Plan B talks about his new London film Ill Manors

Ben Drew
Image caption Ill Manors is based partly on Ben Drew's experiences of growing up in London

This week sees the release of Plan B's debut film Ill Manors which draws on the musician's life growing up in London.

The movie follows the stories of six disparate Londoners struggling to survive on an east end estate and is set against the backdrop of last August's riots.

"I wrote a film that was based on a true story that happened to me and my family," said Plan B, whose real name is Ben Drew.

"I had some friends around my house one summer and we went to the off licence.

"One of my friends took a BB gun out in the street with us and a plain clothes police officer saw us.

"My house got raided by the police - so I wrote a feature film about it."

Initially, the rapper struggled to get the film made because he was a novice director.

"I realised that I can't expect people to trust me with £1m until they know I can direct," he said.

Image caption Drew's characters are based on real Londoners and their stories

"It was the same with the music. I used to tell people that I wrote songs and people just dismissed me until I went out, bought a guitar and learned how to use it - and started performing live."

So he took the last £2,000 from his recording advance and some money left to him by his late grandfather, and made a short film called Michelle.

It proved to be a springboard and within four months Drew had written its successor, Ill Manors.

After doing the rounds of the big companies Drew secured the backing of Microwave, Film London's funding scheme which champions debut film makers.

'Chicken and egg'

Drew wanted his drama to show the lives of marginalised Londoners, from drug dealers and teenage prostitutes, to young immigrants and disaffected youths.

"My reason for making this film is to show that there is a lot we can learn when we know all the facts; when we explain the 'why' - not just the 'what' and 'how'," he said.

Music plays an important role and certain parts are narrated by hip hop songs.

But fitting together the film's soundtrack and its dramatic scenes proved to be challenging for the first-time director.

"We'd turn up on set and I'd tell the guys to improvise," he said.

"The problem was that when they improvised, magic would happen, but this messed up the whole structure of the film for me.

"It was like chicken and egg. I didn't want to write the song until I'd edited the scene but I couldn't really edit the scene until I had the music, so it was a bit of a nightmare."

The resulting songs have a strong social message and can be described as hip hop protest songs.

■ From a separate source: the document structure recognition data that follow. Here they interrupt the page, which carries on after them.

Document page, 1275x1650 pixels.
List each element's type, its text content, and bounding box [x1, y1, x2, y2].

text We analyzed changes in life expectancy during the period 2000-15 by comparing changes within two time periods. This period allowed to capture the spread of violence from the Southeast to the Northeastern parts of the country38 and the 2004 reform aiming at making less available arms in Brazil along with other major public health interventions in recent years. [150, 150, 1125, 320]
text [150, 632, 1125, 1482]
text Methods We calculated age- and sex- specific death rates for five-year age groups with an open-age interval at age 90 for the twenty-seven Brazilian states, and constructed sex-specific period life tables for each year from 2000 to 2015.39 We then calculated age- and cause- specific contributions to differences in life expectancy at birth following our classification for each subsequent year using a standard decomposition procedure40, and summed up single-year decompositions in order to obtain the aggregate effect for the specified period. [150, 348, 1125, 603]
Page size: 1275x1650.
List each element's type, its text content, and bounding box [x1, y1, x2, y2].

"I wanted Ill Manors to open people's eyes - of all classes - and to give hope to kids on estates. I wrote the first single after the London riots, because I felt so strongly about it," said Drew.

"The whole point of Ill Manors is to illustrate that society needs to take some responsibility for the cause of these riots, and address why there are so many kids in this country that don't feel they have a future."

'The real thing'

Drew does not have an acting role and the film casts a number of unknown actors from east London.

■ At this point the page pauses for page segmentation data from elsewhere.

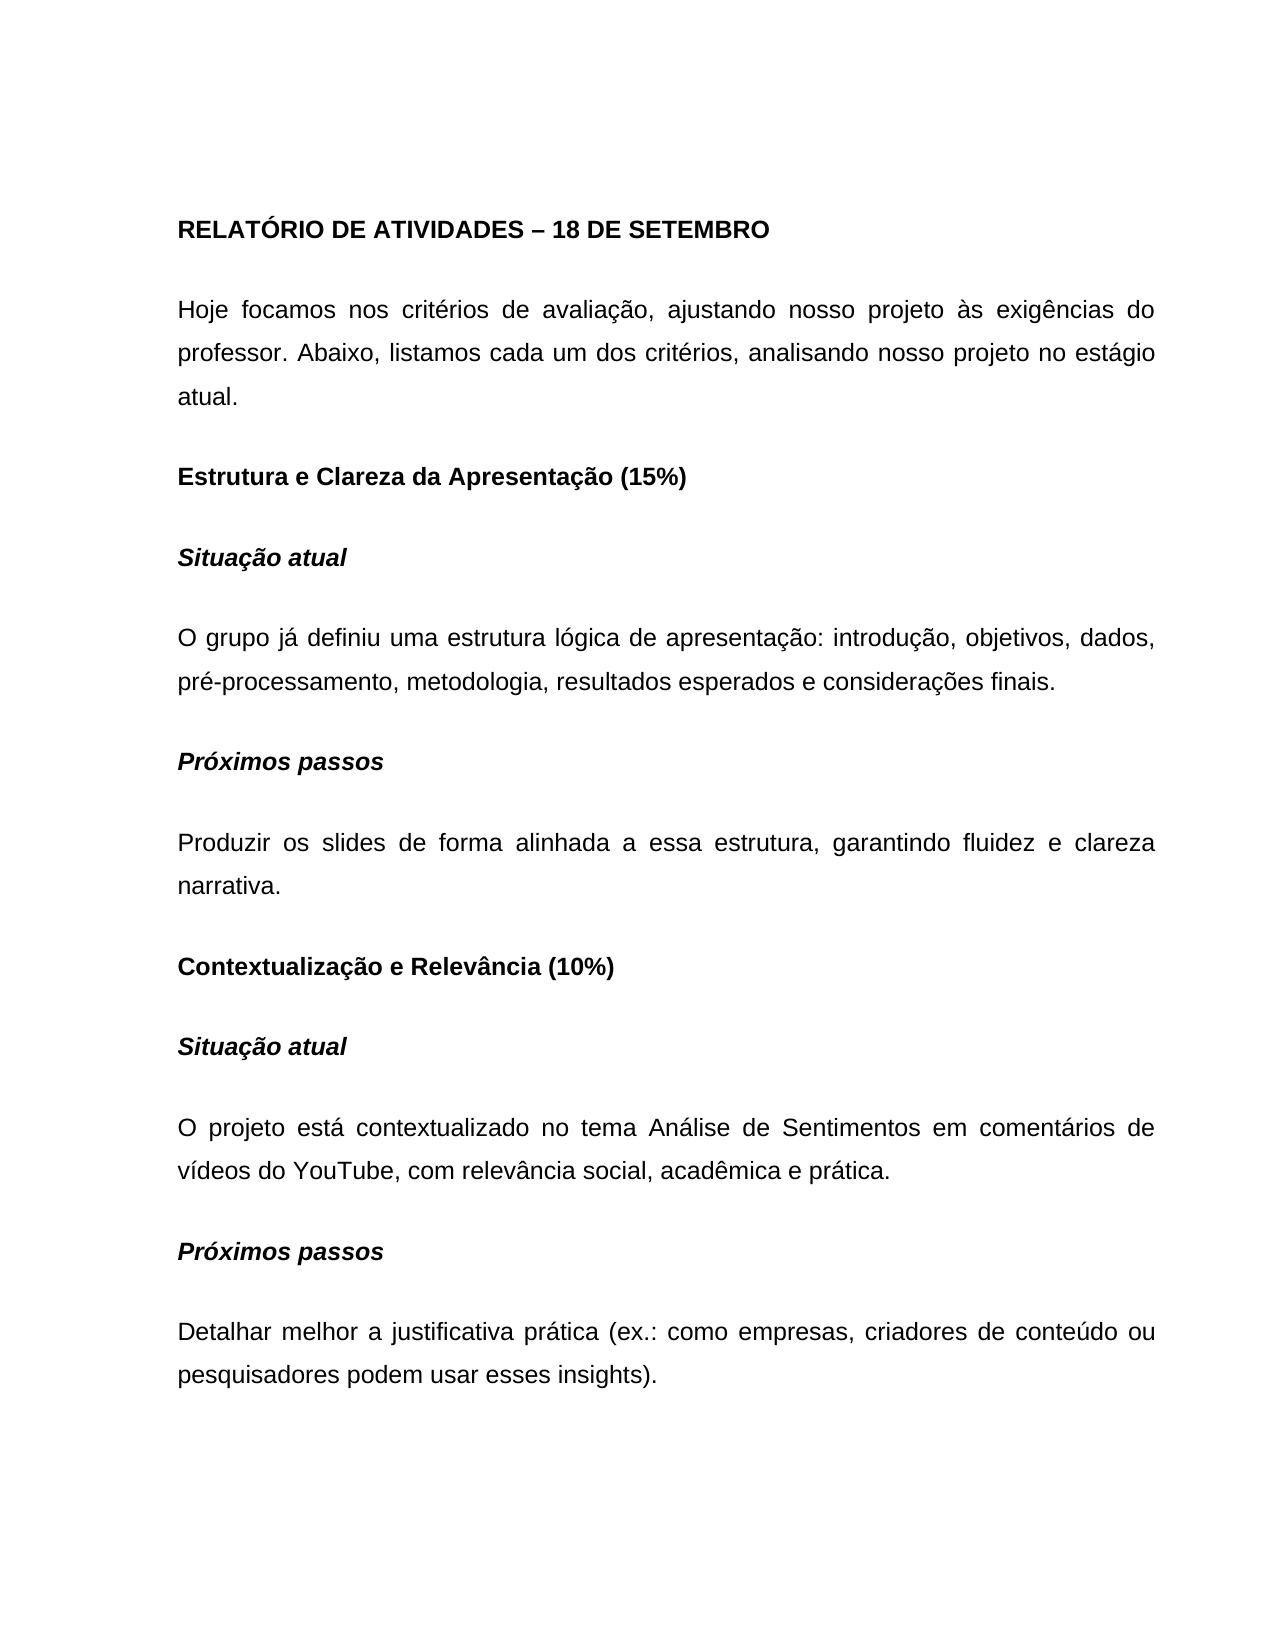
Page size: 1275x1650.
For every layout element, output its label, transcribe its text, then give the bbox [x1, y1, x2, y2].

subtitle Situação atual [177, 543, 1157, 572]
subtitle Próximos passos [177, 1237, 1157, 1265]
subtitle Contextualização e Relevância (10%) [177, 952, 1157, 980]
text Detalhar melhor a justificativa prática (ex.: como empresas, criadores de conteúdo ou pesquisadores podem usar esses insights). [177, 1317, 1157, 1389]
subtitle Situação atual [177, 1032, 1157, 1061]
text O grupo já definiu uma estrutura lógica de apresentação: introdução, objetivos, dados, pré-processamento, metodologia, resultados esperados e considerações finais. [177, 623, 1157, 695]
subtitle Próximos passos [177, 747, 1157, 776]
subtitle Relatório de Atividades – 18 de setembro [177, 215, 1157, 243]
text Hoje focamos nos critérios de avaliação, ajustando nosso projeto às exigências do professor. Abaixo, listamos cada um dos critérios, analisando nosso projeto no estágio atual. [177, 295, 1157, 410]
text O projeto está contextualizado no tema Análise de Sentimentos em comentários de vídeos do YouTube, com relevância social, acadêmica e prática. [177, 1113, 1157, 1185]
text Produzir os slides de forma alinhada a essa estrutura, garantindo fluidez e clareza narrativa. [177, 828, 1157, 900]
subtitle Estrutura e Clareza da Apresentação (15%) [177, 462, 1157, 491]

"I needed the real thing," explained Drew.

"I ended up stopping people in the street and I went to schools; that's where we found Ryan De La Cruz.

Image caption The film casts untrained actor 13-year-old Ryan de La Cruz from London

"I found him at Rokeby School [in Newham]. It was a challenge for him because it's quite a harrowing film. But I thought his performance was outstanding."

De la Cruz acts alongside established stars like Riz Ahmed whose experience helped to inspire the young cast.

"Riz was the only person who could play it really. And it was the best piece of luck that ever really happened to the film.

"We all know he's a great actor but he is also great for the other actors."

Ill Manors is one of two films which Drew has coming out this summer - he stars in the movie version of 70s cop show The Sweeney.

Drew believes one complements the other.

"The bonus of doing exciting stuff like directing your own film and then starring in a film alongside Ray Winstone is that one will feed the other.

"If I do a song for The Sweeney there's every chance that song will be chart eligible and go top 10 - and the promotion of the film will feed the single and vice versa.

"All that stuff is a bonus when the stars align for you and it gives you every possible chance for your work to be as successful as possible."

Ill Manors opens on 6 June in the UK.